A day after that last post I was in a car accident.
I caused a car accident.
I entered the left turn lane of a busy intersection, noted my green signal, followed the momentum of the car in front of me -- not too closely -- , asked my son about how he'd gotten along in his karate class. And then I screamed right before the crushing sound, the engine smoke billowing through my steering column, my youngest's giggle that turned into a rabbit-like predator call, the pain radiating in my shins. I was actually stunned to discover I shouldn't have turned. The other driver had the right of way and I crossed into it.
The thing is that I knew this. I use this intersection all the time. I've been driving for over 20 years and I've never turned left when it was dangerous to do so. I've never been at fault in an accident. My driving record is clean. How in the world did I momentarily forget this basic traffic rule?
By way of report, all people involved are fine.
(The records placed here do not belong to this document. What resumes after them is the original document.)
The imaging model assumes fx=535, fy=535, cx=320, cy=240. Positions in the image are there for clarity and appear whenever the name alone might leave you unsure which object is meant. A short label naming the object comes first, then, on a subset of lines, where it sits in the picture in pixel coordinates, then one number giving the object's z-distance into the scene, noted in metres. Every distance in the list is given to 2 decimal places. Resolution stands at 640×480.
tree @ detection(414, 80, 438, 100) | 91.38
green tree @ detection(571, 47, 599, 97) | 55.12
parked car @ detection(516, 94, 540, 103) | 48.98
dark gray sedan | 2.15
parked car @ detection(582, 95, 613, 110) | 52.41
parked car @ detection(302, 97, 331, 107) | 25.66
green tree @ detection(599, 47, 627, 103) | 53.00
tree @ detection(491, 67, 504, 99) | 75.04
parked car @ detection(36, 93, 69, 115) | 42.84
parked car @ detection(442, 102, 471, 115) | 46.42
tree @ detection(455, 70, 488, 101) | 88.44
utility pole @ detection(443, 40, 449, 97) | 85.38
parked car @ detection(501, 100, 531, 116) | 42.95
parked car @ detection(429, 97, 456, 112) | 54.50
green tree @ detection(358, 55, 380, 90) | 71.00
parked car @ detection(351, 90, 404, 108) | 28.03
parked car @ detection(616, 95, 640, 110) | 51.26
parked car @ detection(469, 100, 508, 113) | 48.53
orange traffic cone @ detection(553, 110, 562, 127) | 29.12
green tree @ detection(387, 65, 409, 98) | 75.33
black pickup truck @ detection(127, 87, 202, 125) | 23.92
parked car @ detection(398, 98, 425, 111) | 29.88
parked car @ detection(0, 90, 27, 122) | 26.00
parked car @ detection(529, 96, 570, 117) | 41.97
The vehicles were totaled, but no one was hurt and we all walked away merely rattled.
However, I am haunted hourly by what could have happened, by what my two youngest boys will internalize, by the inconvenience and fright I caused another family.
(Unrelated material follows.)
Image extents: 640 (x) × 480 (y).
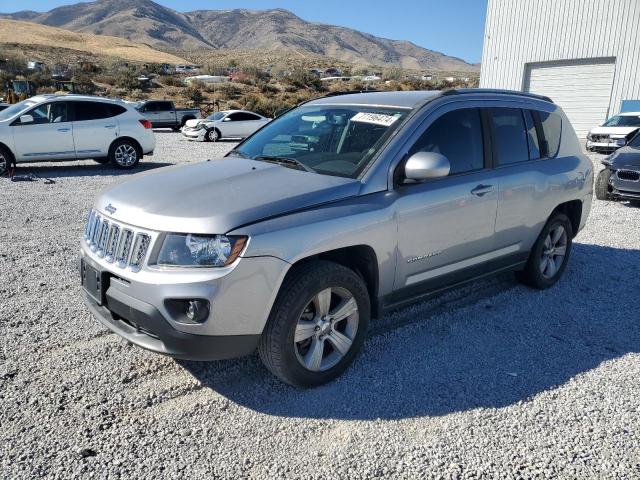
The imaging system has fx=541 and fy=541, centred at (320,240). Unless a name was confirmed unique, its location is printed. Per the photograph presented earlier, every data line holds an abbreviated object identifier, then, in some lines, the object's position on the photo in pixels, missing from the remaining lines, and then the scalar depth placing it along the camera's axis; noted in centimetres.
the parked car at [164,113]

After sitting with this for nearly a week, I've discovered that I'm mostly bothered by my own incompetence. To my personality profile, incompetence is anathema. I get stressed out by being around it. I don't like mistakes, equipment failure, people who don't solve their own problems, or anything that gets in the way of my independence. This is the unpretty picture of me. Do I hide it well? Sometimes. Why do I hide it? Because it doesn't seem congruent with a life that's convinced of grace.
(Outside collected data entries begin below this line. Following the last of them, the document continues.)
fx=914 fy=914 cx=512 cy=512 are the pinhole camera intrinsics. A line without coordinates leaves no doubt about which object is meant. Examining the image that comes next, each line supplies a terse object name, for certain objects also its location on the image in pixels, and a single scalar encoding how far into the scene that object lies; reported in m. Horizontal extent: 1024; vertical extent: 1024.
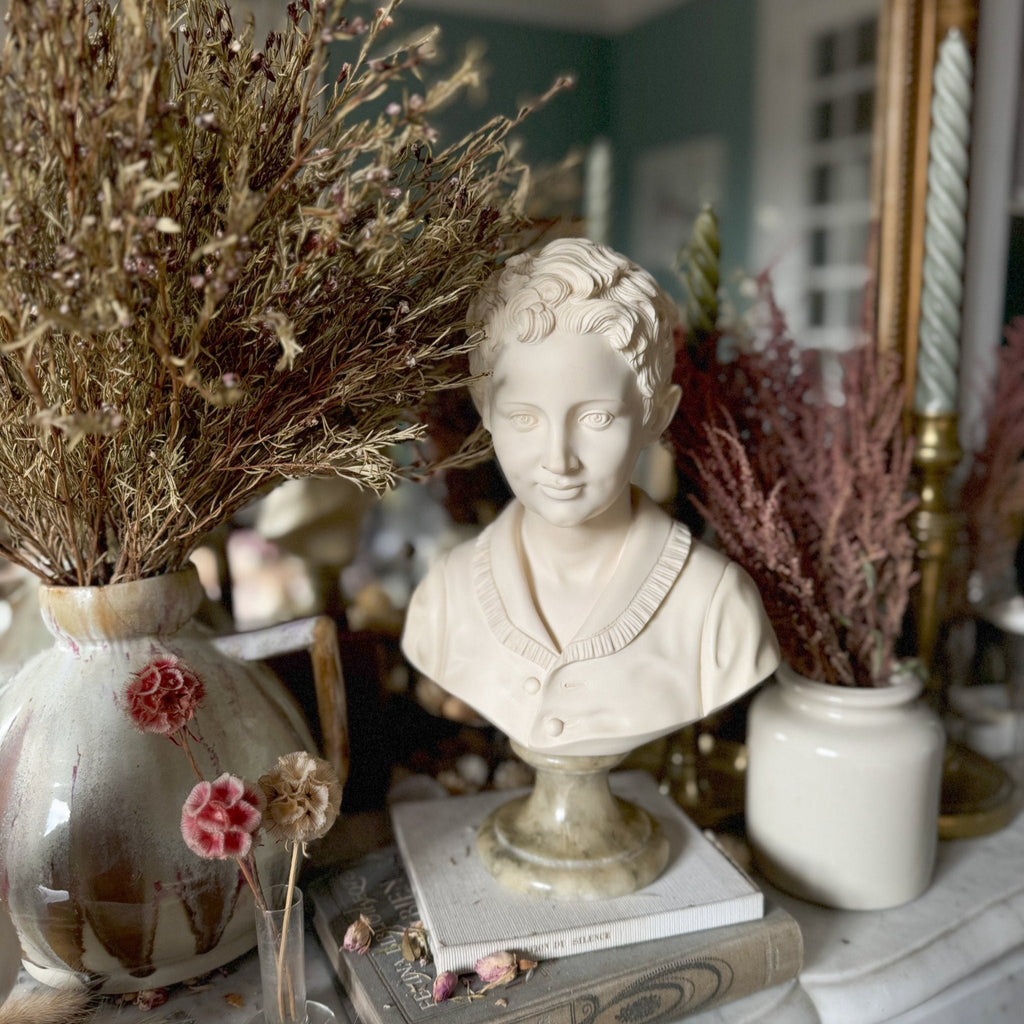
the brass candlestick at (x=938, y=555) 1.12
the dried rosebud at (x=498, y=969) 0.75
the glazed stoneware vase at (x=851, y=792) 0.87
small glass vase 0.69
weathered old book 0.73
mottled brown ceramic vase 0.72
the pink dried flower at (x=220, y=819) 0.62
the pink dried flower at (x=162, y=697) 0.64
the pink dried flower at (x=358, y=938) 0.80
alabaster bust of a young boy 0.75
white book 0.78
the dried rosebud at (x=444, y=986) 0.73
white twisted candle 1.11
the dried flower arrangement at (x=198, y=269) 0.58
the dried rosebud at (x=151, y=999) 0.76
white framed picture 1.42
Sadly, and this is the lesson that I think I'm grasping, I often fall in the trap of even labeling my own children as incompetent. This has been on my mind for a while now and when I can catch myself viewing them in this way (i.e. getting frustrated) I do a better job of backing up and trying again with a bit more understanding. But I've been missing the mark and I've been wondering, just what does that kind of motherly grace actually look like?
Perhaps I was the cause of a car accident because I'd meet a woman who would teach me something I needed to learn. The mother of the teenage driver I hit leaped out of her Landcruiser and came to my vehicle straightaway. She asked if I was okay. She didn't look at me like I was crazy. She didn't accuse me of anything. I actually asked her how the accident happened and as she gently explained my incompetence glared me in the face. I owned it. I apologized. She helped call 911 because I didn't look so good. Later, she hugged me. She let me cry. She said, "It's okay. It's only property. No one is hurt. God was watching out for us today."
Indeed. And I hope that I got his message: Grace looks like a hug from a woman who simply wants to believe you are better than that. Grace offers forgiveness. Grace knows that you can try again and succeed. Grace knows who is in control even when the circumstances seem crazy.
I hope that I can take this and pass it on to my kids as I daily try to encourage and uplift them toward the people they are becoming. They make mistakes, they choose unwisely, they don't control themselves... but I can show grace and know that, in the end, they'll be better because I believe it to be so.